Error Apparent on the Face of the Record
Smith first argues she did not receive the required notice of the dispositive hearing. We presume that a trial court "will hear a case only when notice has been given to all parties," and a defendant overcomes that presumption "by affirmatively showing lack of notice." Still v. Kilgore Indep. Sch. Dist., No. 12-14-00032-CV, 2015 WL 1393530, at *2 (Tex. App.-Tyler Mar. 25, 2015, no pet.) (mem. op.). "This burden may not be discharged by mere allegations, unsupported by affidavits or other competent evidence, that the appellant did not receive proper notice." Campsey, 111 S.W.3d at 772.

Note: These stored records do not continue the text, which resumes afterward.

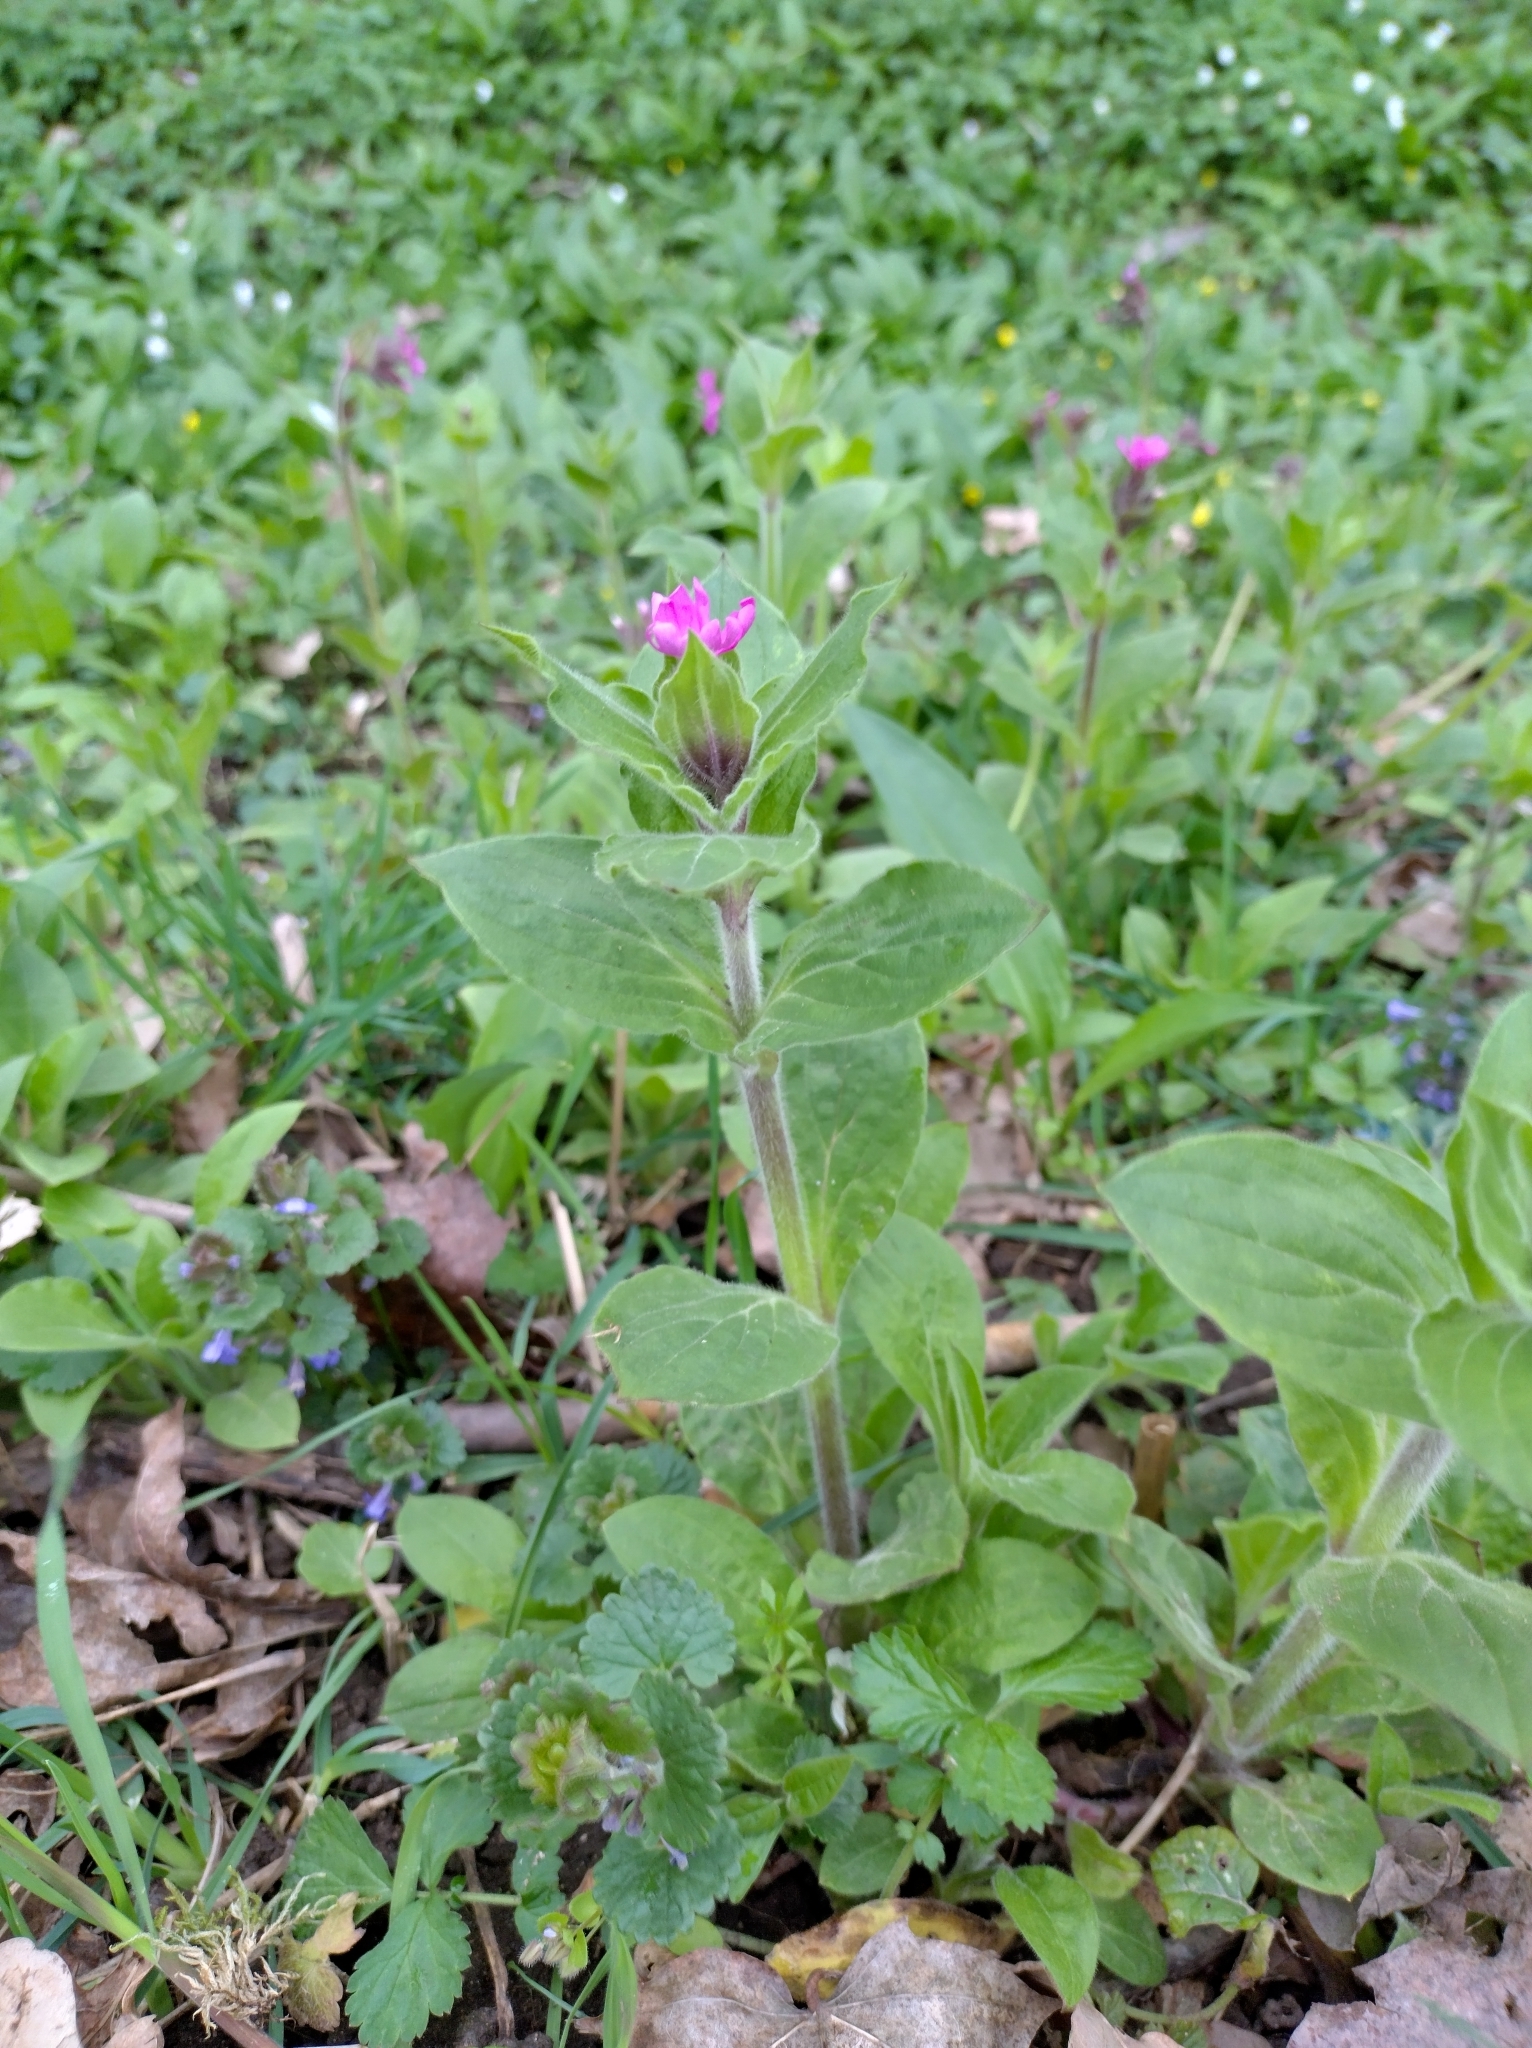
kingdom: Plantae
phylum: Tracheophyta
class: Magnoliopsida
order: Caryophyllales
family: Caryophyllaceae
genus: Silene
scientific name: Silene dioica
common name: Red campion
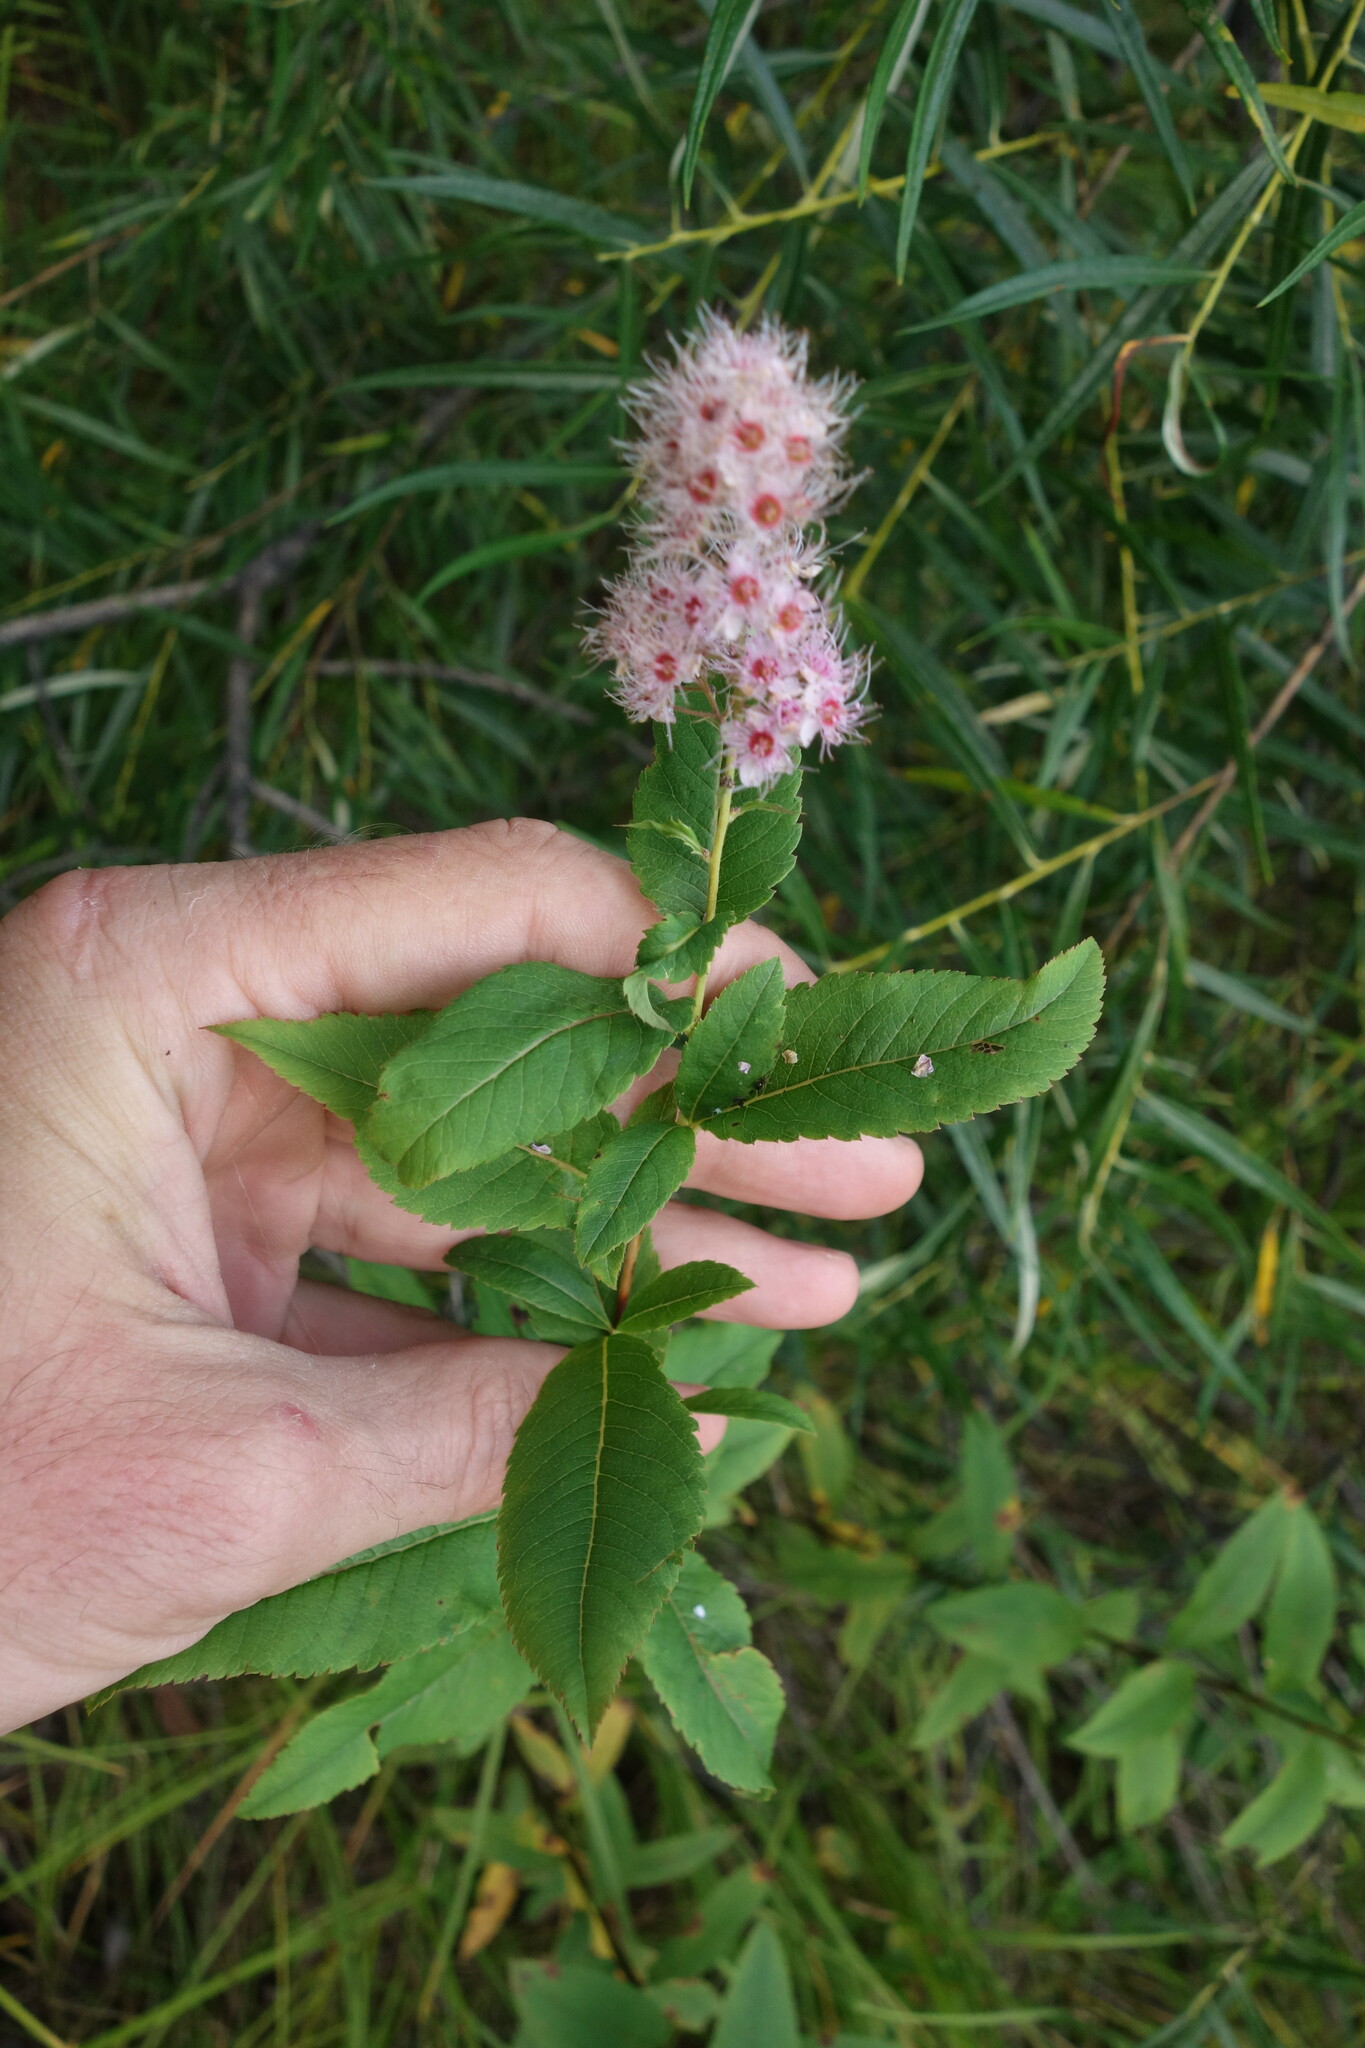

Here, Smith does not identify any part of the record that affirmatively shows she lacked notice of the dispositive hearing. See id. Furthermore, as the County notes, the record shows its attorney told the trial court that Smith had been sent notice of the dispositive hearing and instructions for how to virtually participate in that hearing by both mail and e-mail. See Still, 2015 WL 1393530, at *2-3 (holding record did not affirmatively show lack of notice to appellant because, inter alia, "[a]t trial, Appellees' attorney claimed that he notified [appellant] of the trial setting"). Because the record does not affirmatively show error regarding Smith's notice of the dispositive hearing, we overrule her first issue. See id.
Smith next contends she did not receive timely notice of the final judgment and was therefore denied an opportunity to file post-judgment motions or a notice of ordinary appeal. After the trial court signed the judgment on November 8, 2022, Texas Rule of Civil Procedure 306a(3) required the trial court clerk to "immediately send the judgment . . . to the parties[.]" Tex.R.Civ.P. 306a(3). The record in this case is silent as to whether the clerk did so. Significantly, however, Rule 306a does not require the clerk to record when or if that notice was sent. See generally Tex. R. Civ. P. 306a. When "the rules do not impose upon the clerk an affirmative duty to record the mailing of the required notices . . . the absence of proof in the record that notice was provided does not establish error on the face of the record." Ginn v. Forrester, 282 S.W.3d 430, 433 (Tex. 2009) (per curiam). Where, as here, the record is silent as to when or if a required notice was sent to a party, we may not infer error based on that silent record. See Alexander, 134 S.W.3d at 849-50; Gen. Elec. Co. v. Falcon Ridge Apartments, Joint Venture, 811 S.W.2d 942, 943-44 (Tex. 1991). We therefore overrule Smith's second issue.
Conclusion
We deny the County's motion to dismiss this appeal for want of jurisdiction. Because Smith has not identified any error apparent on the face of the record, we overrule her issues on appeal and affirm the trial court's judgment.